About job checkpoint and restart

Checkpointing enables LSF users to restart a job on the same execution host or to migrate a job to a different execution host. LSF controls checkpointing and restart by means of interfaces named echkpnt and erestart. By default, when a user specifies a checkpoint directory using bsub -k or bmod -k or submits a job to a queue that has a checkpoint directory specified, echkpnt sends checkpoint instructions to an executable named echkpnt.default.

When LSF checkpoints a job, the echkpnt interface creates a checkpoint file in the directory checkpoint_dir/job_ID, and then checkpoints and resumes the job. The job continues to run, even if checkpointing fails.

When LSF restarts a stopped job, the erestart interface recovers job state information from the checkpoint file, including information about the execution environment, and restarts the job from the point at which the job stopped. At job restart, LSF
  1. Resubmits the job to its original queue and assigns a new job ID

  2. Dispatches the job when a suitable host becomes available (not necessarily the original execution host)

  3. Re-creates the execution environment based on information from the checkpoint file

  4. Restarts the job from its most recent checkpoint

Default behavior (job checkpoint and restart not enabled)

With job checkpoint and restart enabled

Kernel-level checkpoint and restart

The operating system provides checkpoint and restart functionality that is transparent to your applications and enabled by default. To implement job checkpoint and restart at the kernel level, the LSF echkpnt and erestart executables invoke operating system-specific calls.

LSF uses the default executables echkpnt.default and erestart.default for kernel-level checkpoint and restart.

Application-level checkpoint and restart

Different applications have different checkpointing implementations that require the use of customized external executables (echkpnt.application and erestart.application). Application-level checkpoint and restart enables you to configure LSF to use specific echkpnt.application and erestart.application executables for a job, queue, or cluster. You can write customized checkpoint and restart executables for each application that you use.

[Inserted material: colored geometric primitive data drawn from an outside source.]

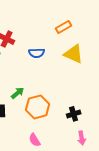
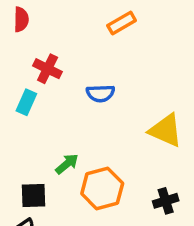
orange rectangle: (64, 27) -> (122, 23), moved
yellow triangle: (74, 54) -> (166, 130), moved

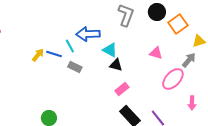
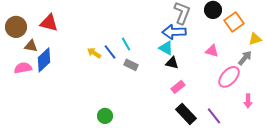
blue arrow: (88, 34) -> (174, 32), moved
blue line: (54, 54) -> (110, 52), turned 35
yellow arrow: (38, 55) -> (94, 53), turned -96

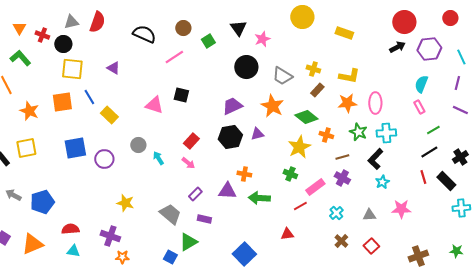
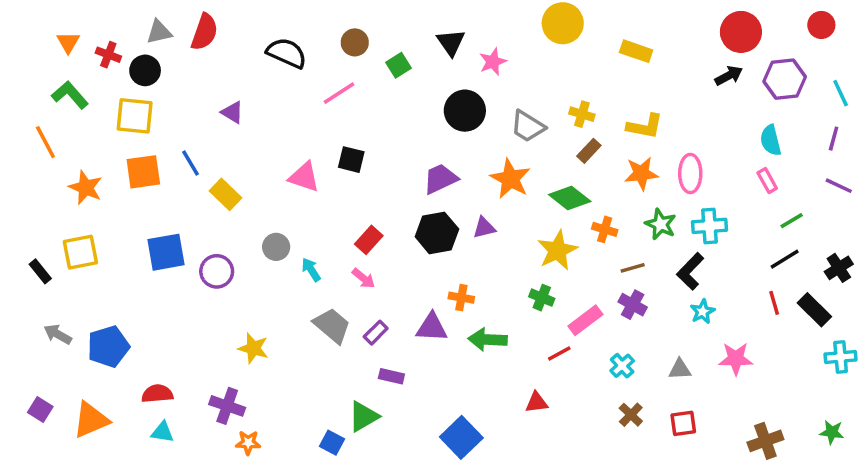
yellow square: (72, 69) -> (135, 116), moved
cyan semicircle: (421, 84) -> (771, 140), turned -36
gray trapezoid: (170, 214) -> (332, 326), moved
red square: (371, 246) -> (683, 423), turned 35

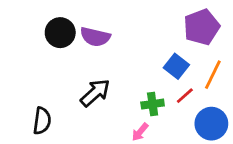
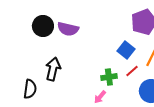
black arrow: (95, 93) -> (53, 69), moved, turned -35

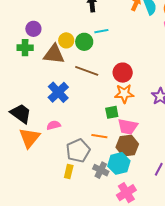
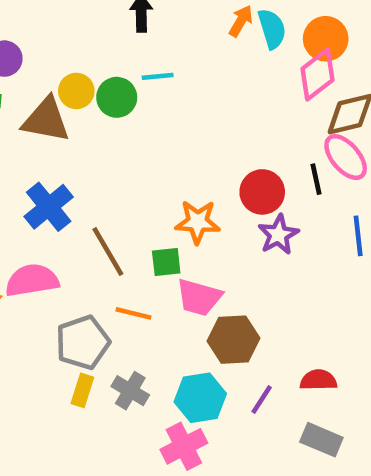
brown line: (87, 71) -> (108, 252), moved, turned 35
red circle: (123, 73) -> (262, 192), moved
pink semicircle: (54, 125) -> (32, 280), size x1.6
brown hexagon: (127, 146) -> (234, 340), moved
cyan hexagon: (119, 163) -> (200, 398), moved
yellow rectangle: (69, 172) -> (82, 390), moved

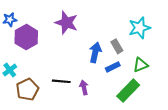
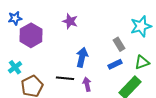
purple star: (66, 23) -> (70, 21), size x0.7
blue arrow: (95, 52) -> (82, 57), moved

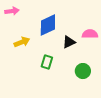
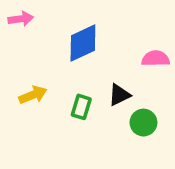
yellow arrow: (22, 42) -> (33, 95), moved
black triangle: (69, 42) -> (119, 95), moved

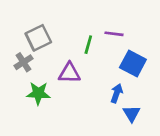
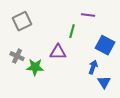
purple line: (114, 34) -> (88, 15), moved
gray square: (38, 38) -> (22, 21), moved
gray cross: (23, 62) -> (17, 56), moved, turned -32

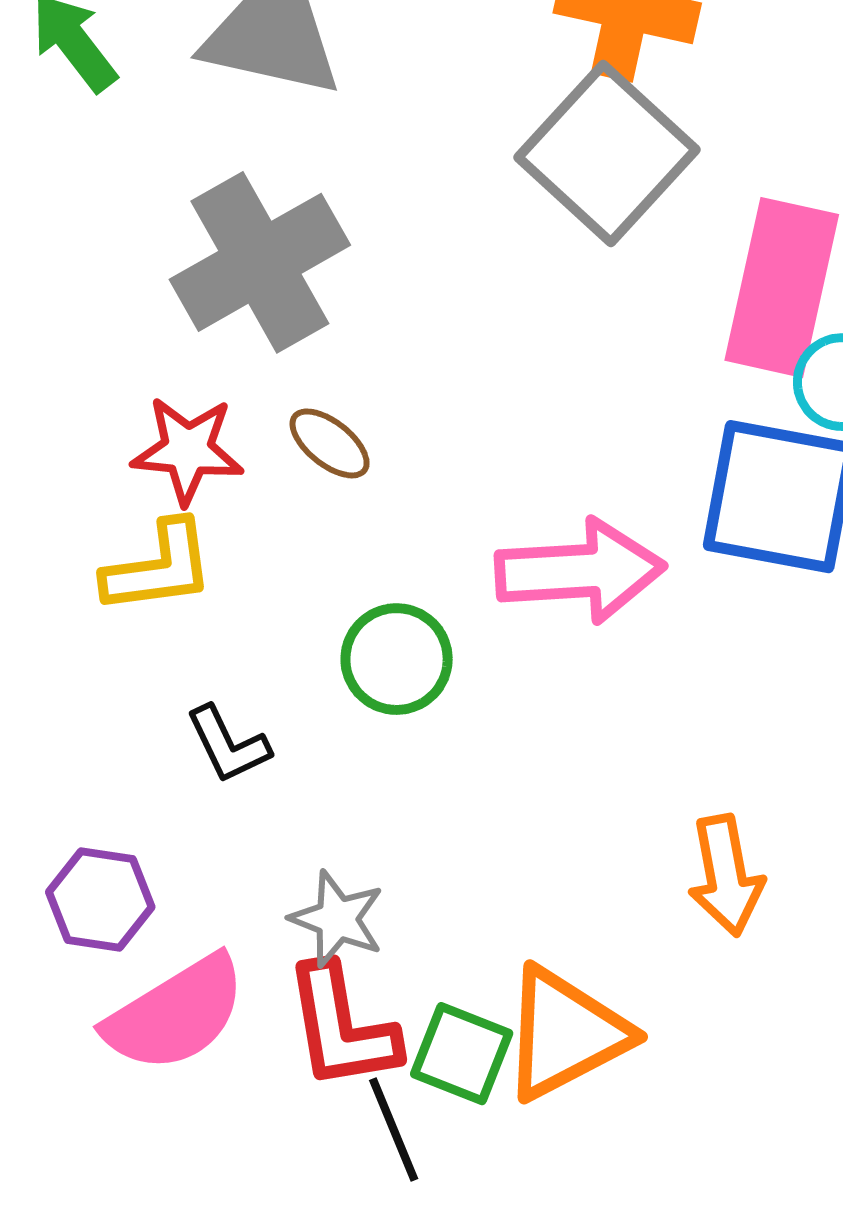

LSF uses a combination of corresponding checkpoint and restart executables. For example, if you use echkpnt.fluent to checkpoint a particular job, LSF will use erestart.fluent to restart the checkpointed job. You cannot override this behavior or configure LSF to use a specific restart executable.

Scope

Applicability

Details

Operating system

  • Kernel-level checkpoint and restart using the LSF checkpoint libraries works only with supported operating system versions and architecture.

Job types

  • Non-interactive batch jobs submitted with bsub or bmod

  • Non-interactive batch jobs, including chunk jobs, checkpointed with bchkpnt

  • Non-interactive batch jobs migrated with bmig

  • Non-interactive batch jobs restarted with brestart

Dependencies

  • UNIX and Windows user accounts must be valid on all hosts in the cluster, or the correct type of account mapping must be enabled.
    • For a mixed UNIX/Windows cluster, UNIX/Windows user account mapping must be enabled.

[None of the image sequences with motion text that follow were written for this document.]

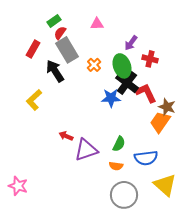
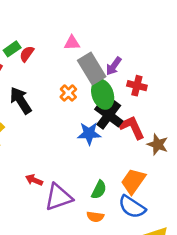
green rectangle: (54, 21) -> (12, 49), moved
gray rectangle: (67, 50) -> (92, 69), moved
orange trapezoid: (160, 122) -> (133, 181), moved
blue semicircle: (146, 158) -> (132, 207), turned 40

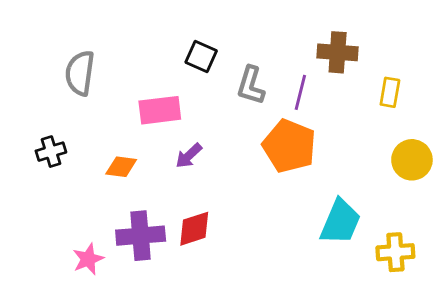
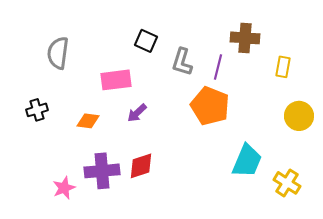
yellow cross: (395, 252) -> (287, 183), turned 36

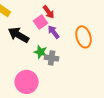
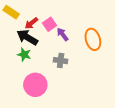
red arrow: (49, 12) -> (31, 23), moved, turned 88
green star: (41, 52) -> (24, 55), moved

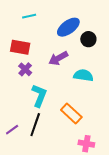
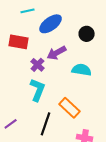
blue ellipse: (68, 27) -> (51, 24), moved
purple cross: (25, 69) -> (38, 65), moved
black line: (35, 125) -> (46, 124), moved

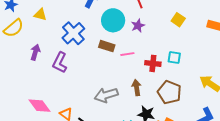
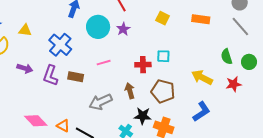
brown rectangle: (107, 46) -> (76, 77), moved
purple arrow: (35, 52) -> (25, 68), turned 98
pink line: (127, 54) -> (104, 63), moved

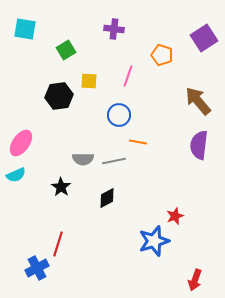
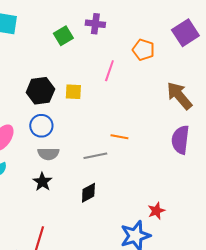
green square: (66, 50) -> (63, 36), moved
yellow square: (89, 81) -> (73, 92), moved
blue circle: (119, 115) -> (41, 126), moved
gray semicircle: (83, 159) -> (48, 154), moved

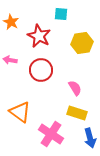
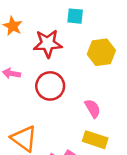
red star: (39, 36) -> (48, 44), turned -30

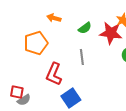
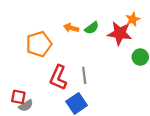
orange arrow: (54, 18) -> (71, 28), moved
gray line: (82, 57) -> (84, 75), moved

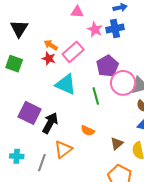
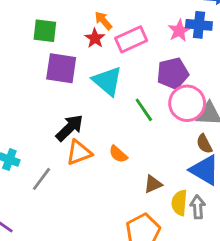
pink star: (95, 29) -> (179, 31), moved
green square: (14, 64) -> (45, 31), turned -30
green line: (96, 96) -> (144, 110), turned -36
purple square: (29, 113) -> (61, 68), moved, turned -35
orange triangle: (63, 149) -> (79, 153), moved

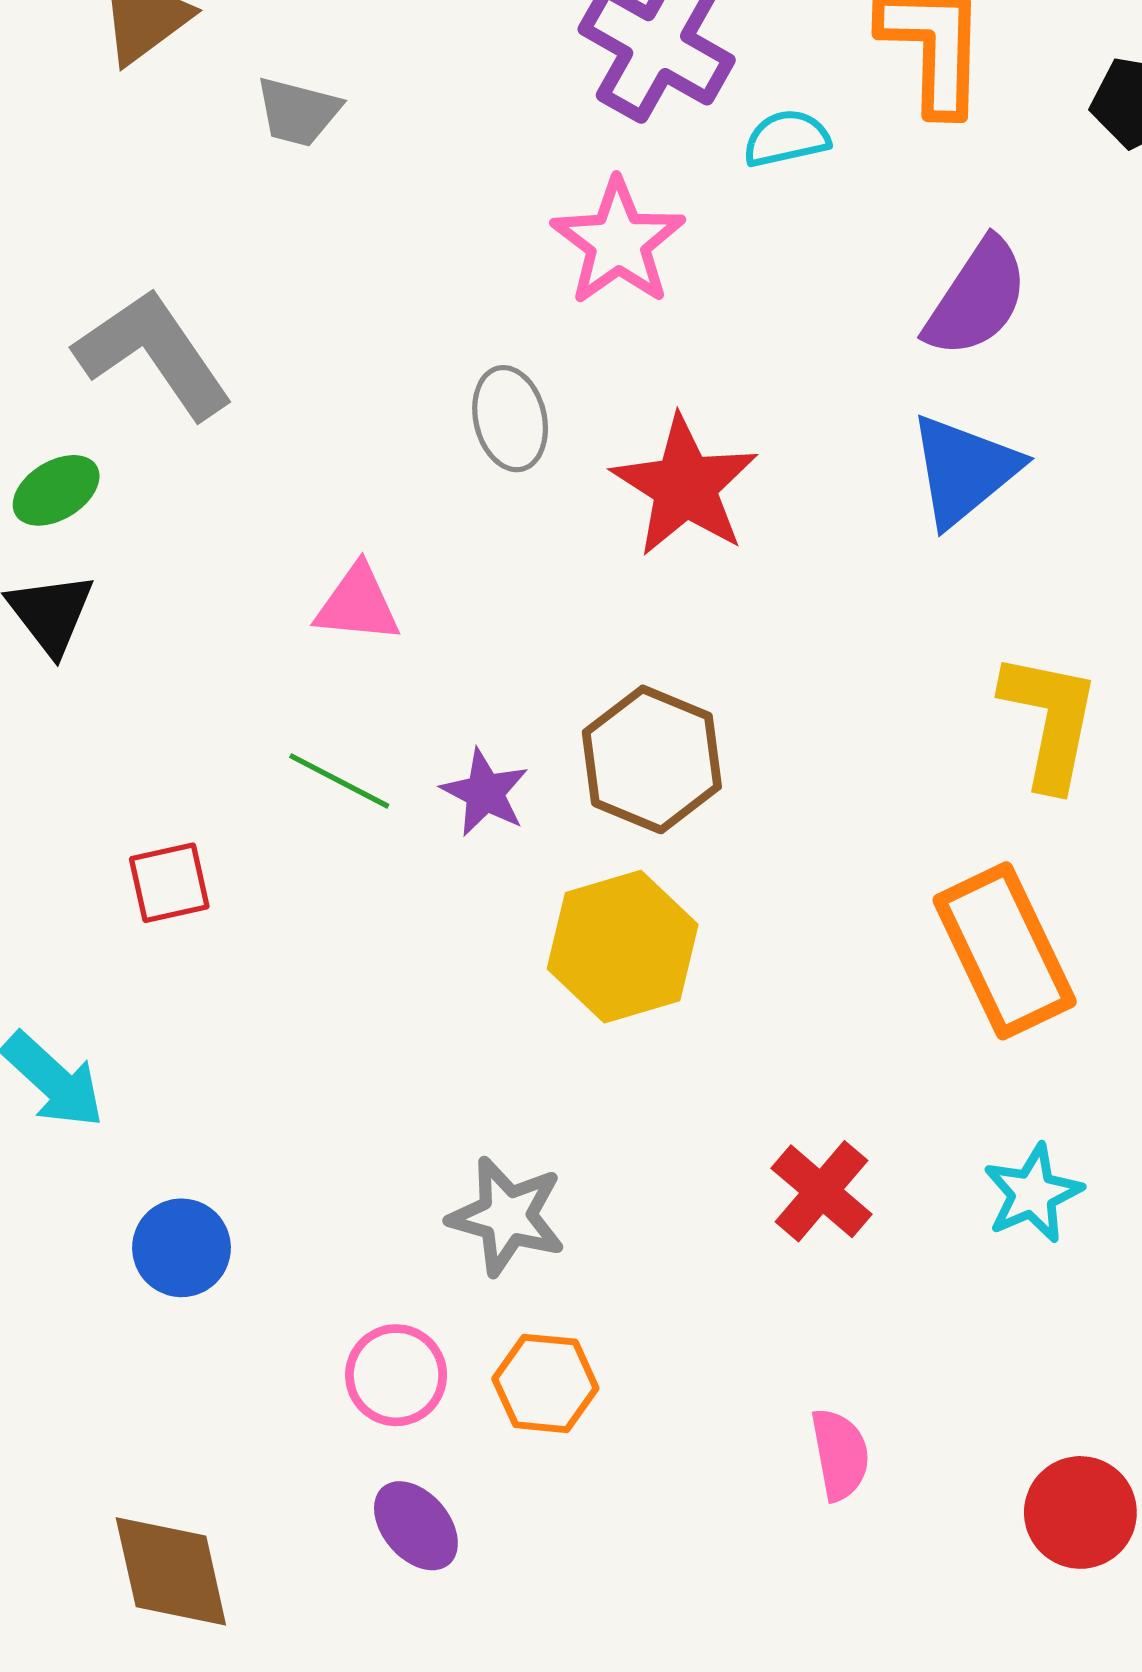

    • For a cluster with a non-uniform user name space, between-host account mapping must be enabled.

    • For a MultiCluster environment with a non-uniform user name space, cross-cluster user account mapping must be enabled.

  • The checkpoint and restart executables run under the user account of the user who submits the job. User accounts must have the correct permissions to
    • Successfully run executables located in LSF_SERVERDIR or LSB_ECHKPNT_METHOD_DIR

    • Write to the checkpoint directory

  • The erestart.application executable must have access to the original command line used to submit the job.

  • For user-level checkpoint and restart, you must have access to your application object (.o) files.

  • To allow restart of a checkpointed job on a different host than the host on which the job originally ran, both the original and the new hosts must:
    • Be binary compatible

    • Run the same dot version of the operating system for predictable results

    • Have network connectivity and read/execute permissions to the checkpoint and restart executables (in LSF_SERVERDIR by default)

    • Have network connectivity and read/write permissions to the checkpoint directory and the checkpoint file

    • Have access to all files open during job execution so that LSF can locate them using an absolute path name

Limitations

  • bmod cannot change the echkpnt and erestart executables associated with a job.

  • Linux 32, AIX, and HP platforms with NFS (network file systems), checkpoint directories (including path and file name) must be shorter than 1000 characters.

  • Linux 64 with NFS (network file systems), checkpoint directories (including path and file name) must be shorter than 2000 characters.